-- Task --
Exactly the line that contains "ID-2308, priority: P3 -> P2" and the lines following it to the end of the data are to be reproduced, and nothing more.

-- Records provided --
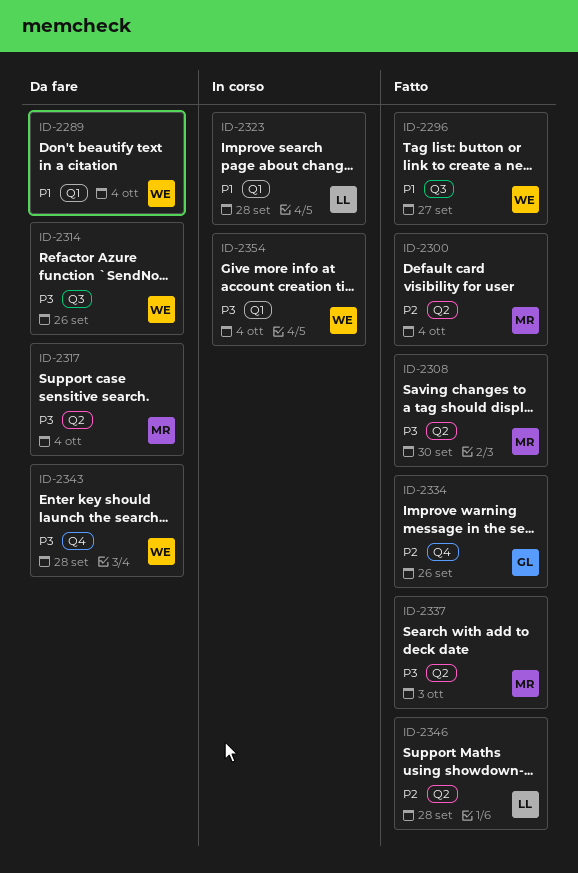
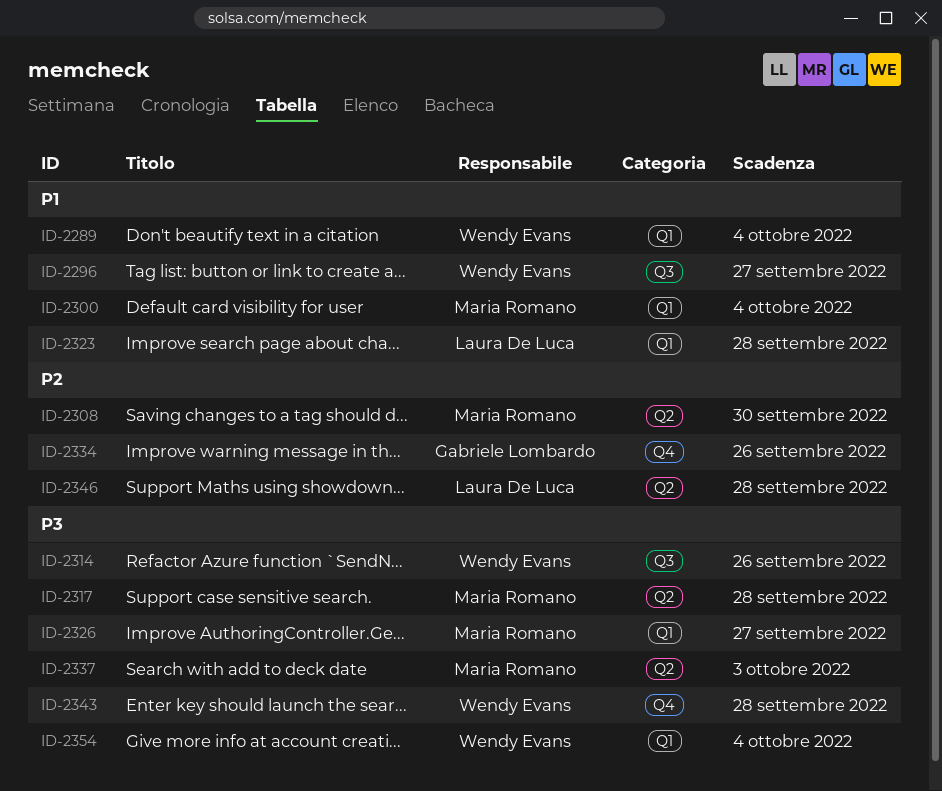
ID-2300, priority: P2 -> P1
ID-2300, label: Q2 -> Q1
ID-2308, priority: P3 -> P2
ID-2317, due: Oct 4 -> Sep 28
ID-2326: none -> present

-- Solution to the problem --
ID-2308, priority: P3 -> P2
ID-2317, due: Oct 4 -> Sep 28
ID-2326: none -> present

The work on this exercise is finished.